> _PROVIDED RECORDS_:
[Start of section]
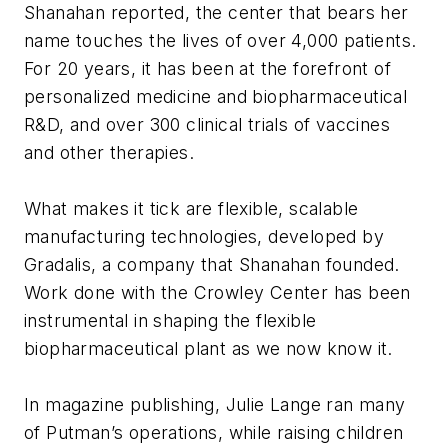
Shanahan reported, the center that bears her
name touches the lives of over 4,000 patients.
For 20 years, it has been at the forefront of
personalized medicine and biopharmaceutical
R&D, and over 300 clinical trials of vaccines
and other therapies.
What makes it tick are flexible, scalable
manufacturing technologies, developed by
Gradalis, a company that Shanahan founded.
Work done with the Crowley Center has been
instrumental in shaping the flexible
biopharmaceutical plant as we now know it.
In magazine publishing, Julie Lange ran many
of Putman’s operations, while raising children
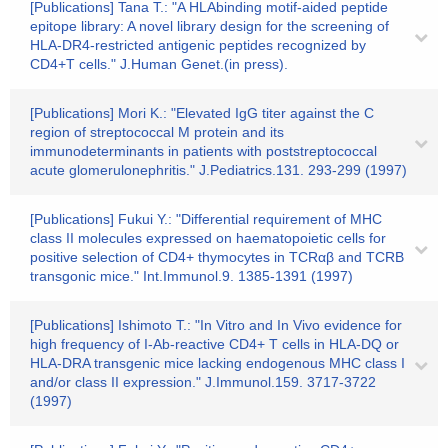
[Publications] Tana T.: "A HLAbinding motif-aided peptide
epitope library: A novel library design for the screening of
HLA-DR4-restricted antigenic peptides recognized by
CD4+T cells." J.Human Genet.(in press).
[Publications] Mori K.: "Elevated IgG titer against the C
region of streptococcal M protein and its
immunodeterminants in patients with poststreptococcal
acute glomerulonephritis." J.Pediatrics.131. 293-299 (1997)
[Publications] Fukui Y.: "Differential requirement of MHC
class II molecules expressed on haematopoietic cells for
positive selection of CD4+ thymocytes in TCRαβ and TCRB
transgonic mice." Int.Immunol.9. 1385-1391 (1997)
[Publications] Ishimoto T.: "In Vitro and In Vivo evidence for
high frequency of I-Ab-reactive CD4+ T cells in HLA-DQ or
HLA-DRA transgenic mice lacking endogenous MHC class I
and/or class II expression." J.Immunol.159. 3717-3722
(1997)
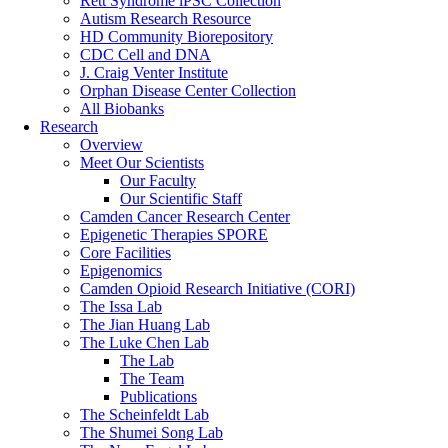
Rett Syndrome iPSC Collection
Autism Research Resource
HD Community Biorepository
CDC Cell and DNA
J. Craig Venter Institute
Orphan Disease Center Collection
All Biobanks
Research
Overview
Meet Our Scientists
Our Faculty
Our Scientific Staff
Camden Cancer Research Center
Epigenetic Therapies SPORE
Core Facilities
Epigenomics
Camden Opioid Research Initiative (CORI)
The Issa Lab
The Jian Huang Lab
The Luke Chen Lab
The Lab
The Team
Publications
The Scheinfeldt Lab
The Shumei Song Lab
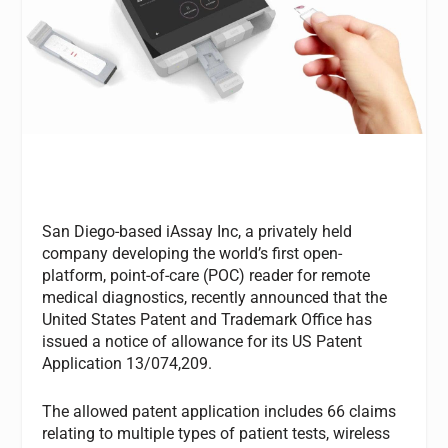
San Diego-based iAssay Inc, a privately held
company developing the world’s first open-
platform, point-of-care (POC) reader for remote
medical diagnostics, recently announced that the
United States Patent and Trademark Office has
issued a notice of allowance for its US Patent
Application 13/074,209.
The allowed patent application includes 66 claims
relating to multiple types of patient tests, wireless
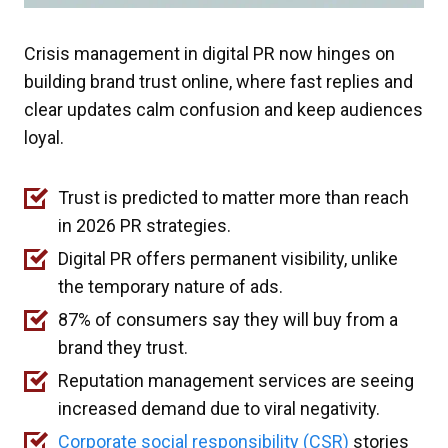
Crisis management in digital PR now hinges on
building brand trust online, where fast replies and
clear updates calm confusion and keep audiences
loyal.
Trust is predicted to matter more than reach
in 2026 PR strategies.
Digital PR offers permanent visibility, unlike
the temporary nature of ads.
87% of consumers say they will buy from a
brand they trust.
Reputation management services are seeing
increased demand due to viral negativity.
Corporate social responsibility (CSR)
stories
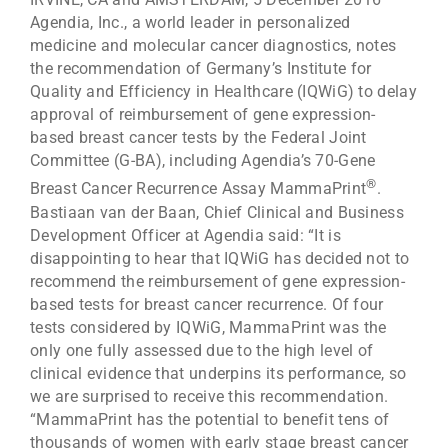
Agendia, Inc., a world leader in personalized
medicine and molecular cancer diagnostics, notes
the recommendation of Germany’s Institute for
Quality and Efficiency in Healthcare (IQWiG) to delay
approval of reimbursement of gene expression-
based breast cancer tests by the Federal Joint
Committee (G-BA), including Agendia’s 70-Gene
®
Breast Cancer Recurrence Assay MammaPrint
.
Bastiaan van der Baan, Chief Clinical and Business
Development Officer at Agendia said: “It is
disappointing to hear that IQWiG has decided not to
recommend the reimbursement of gene expression-
based tests for breast cancer recurrence. Of four
tests considered by IQWiG, MammaPrint was the
only one fully assessed due to the high level of
clinical evidence that underpins its performance, so
we are surprised to receive this recommendation.
“MammaPrint has the potential to benefit tens of
thousands of women with early stage breast cancer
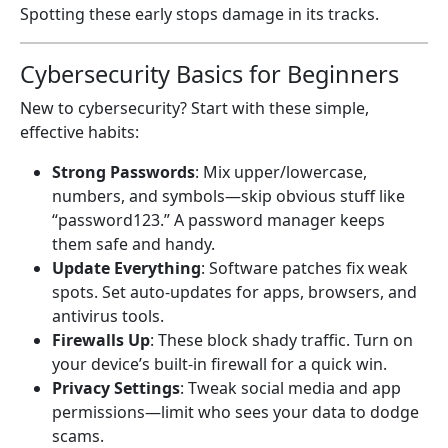
Spotting these early stops damage in its tracks.
Cybersecurity Basics for Beginners
New to cybersecurity? Start with these simple,
effective habits:
Strong Passwords
: Mix upper/lowercase,
numbers, and symbols—skip obvious stuff like
“password123.” A password manager keeps
them safe and handy.
Update Everything
: Software patches fix weak
spots. Set auto-updates for apps, browsers, and
antivirus tools.
Firewalls Up
: These block shady traffic. Turn on
your device’s built-in firewall for a quick win.
Privacy Settings
: Tweak social media and app
permissions—limit who sees your data to dodge
scams.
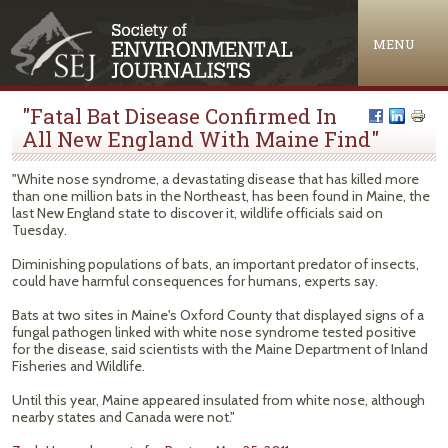
Jump to navigation
MENU
"Fatal Bat Disease Confirmed In
All New England With Maine Find"
"White nose syndrome, a devastating disease that has killed more
than one million bats in the Northeast, has been found in Maine, the
last New England state to discover it, wildlife officials said on
Tuesday.
Diminishing populations of bats, an important predator of insects,
could have harmful consequences for humans, experts say.
Bats at two sites in Maine's Oxford County that displayed signs of a
fungal pathogen linked with white nose syndrome tested positive
for the disease, said scientists with the Maine Department of Inland
Fisheries and Wildlife.
Until this year, Maine appeared insulated from white nose, although
nearby states and Canada were not."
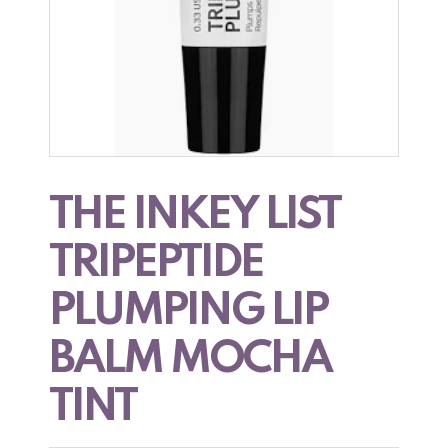
THE INKEY LIST
TRIPEPTIDE
PLUMPING LIP
BALM MOCHA
TINT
[End of section]
> _TASK TO COMPLETE_:
Transcribe, exactly and without additions, the lines of the records above, beginning with the line that contains "personalized medicine and biopharmaceutical" and ending with the line that contains "instrumental in shaping the flexible", both included.

> _RESPONSE_:
personalized medicine and biopharmaceutical
R&D, and over 300 clinical trials of vaccines
and other therapies.
What makes it tick are flexible, scalable
manufacturing technologies, developed by
Gradalis, a company that Shanahan founded.
Work done with the Crowley Center has been
instrumental in shaping the flexible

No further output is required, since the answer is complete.